Esposin, JAKARTA -- Penari sekaligus koreografer, Fajar Satriadi, 49, bakal menggelar pentas khusus di Inggris. Ia mendapat undangan kehormatan untuk tampil dalam Indonesia’s Regal Heritage akhir Maret 2017 nanti di hadapan keluarga Kerajaan Inggris.
Promosi Berbagai Program BRI untuk Mendukung Net Zero Emission di 2050
Sebelumnya pada pertengahan Maret lalu, laki-laki kelahiran Jakarta, 16 Oktober 1968 ini telah ikut serta memeriahkan perayaan 41 tahun Padnecwara di Taman Ismail Marzuki (TMII) Jakarta.
Dalam rilis yang diterima, Minggu (19/3/2017), Fajar akan menampilkan pentas kolaborasi seni tari dan wayang yang dimulai dari pertunjukan wayang beber kemudian lanjutkan dengan tari topeng.

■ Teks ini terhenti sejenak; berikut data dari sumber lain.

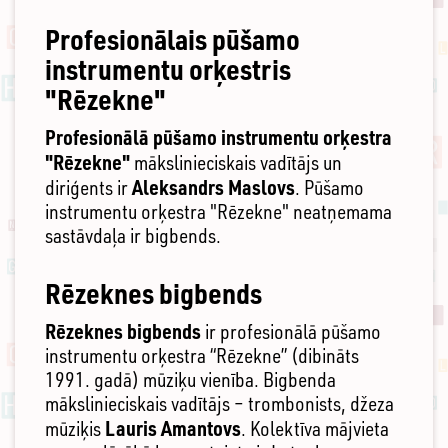
Profesionālais pūšamo
instrumentu orķestris
"Rēzekne"
Profesionālā pūšamo instrumentu orķestra
"Rēzekne"
mākslinieciskais vadītājs un
Aleksandrs Maslovs
diriģents ir
. Pūšamo
instrumentu orķestra "Rēzekne" neatņemama
sastāvdaļa ir bigbends.
Rēzeknes bigbends
Rēzeknes bigbends
ir profesionālā pūšamo
instrumentu orķestra “Rēzekne” (dibināts
1991. gadā) mūziķu vienība. Bigbenda
mākslinieciskais vadītājs – trombonists, džeza
Lauris Amantovs
mūziķis
. Kolektīva mājvieta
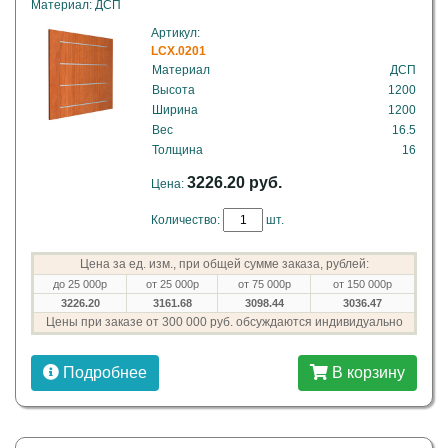
Материал: ДСП
Артикул:
LCX.0201
Материал
ДСП
Высота
1200
Ширина
1200
Вес
16.5
Толщина
16
3226.20 руб.
Цена:
Количество:
шт.
Цена за ед. изм., при общей сумме заказа, рублей:
до 25 000р
от 25 000р
от 75 000р
от 150 000р
3226.20
3161.68
3098.44
3036.47
Цены при заказе от 300 000 руб. обсуждаются индивидуально
Подробнее
В корзину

Selama menari, ia bakal mengaplikasikan beberapa teknik penggunaan topeng yang mewakili berbagai jenis tari topeng Indonesia, seperti topeng Bali dan Yogyakarta yang cara memakainya dengan diikat tali, dan topeng Jawa yang memasangnya dengan digigit.
“Saya juga ingin berbagi keunikan daripada topeng yang dimiliki Indonesia. Hanya di Jawa topeng yang digigit. Ini unik sekali dan mungkin di dunia hanya satu-satunya. Menjadi sulit ketika topeng digigit sembari bernapas dan menari," kata lulusan Institut Seni Indonesia (ISI) Solo itu.

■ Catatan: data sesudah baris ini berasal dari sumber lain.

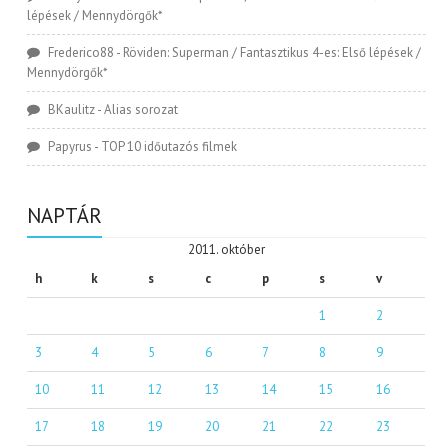
lépések / Mennydörgők*
Frederico88
-
Röviden: Superman / Fantasztikus 4-es: Első lépések /
Mennydörgők*
BKaulitz
-
Alias sorozat
Papyrus
-
TOP 10 időutazós filmek
NAPTÁR
2011. október
h
k
s
c
p
s
v
1
2
3
4
5
6
7
8
9
10
11
12
13
14
15
16
17
18
19
20
21
22
23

"Ketika di Thailand, orang di sana kaget bagaimana topeng itu selesai nembang bisa langsung nempel di muka, karena dia tidak memiliki teknik menggigit itu, itu yang saya pikir uniknya Indonesia,” tambah Fajar Satriadi.
Setelah memenuhi undangan dari Keluarga Inggris, pemeran R.M. Said dalam drama kolosal Matah Ati ini berharap Indonesia semakin dikenal mengalahkan negara-negara tetangga seperti Malaysia yang menurutnya lebih dulu populer.
Lebih lanjut, peraih Hennessy Award 2015 kategori koreografi ini mengatakan butuh kesadaran bersama untuk mempresentasikan kesenian Indonesia di mata dunia. Salah satunya mengajak kaum muda mencintai budaya dan seni tradisi.
“Pemerintah juga harus turun tangan untuk belajar bersama agar generasi muda turut mencintai tradisi yang mereka punya. Akan bahaya jika budayanya tidak dikenal, tidak mengenal dirinya dan akhirnya tubuhnya migrasi ke kebudayaan Eropa,” kata Fajar.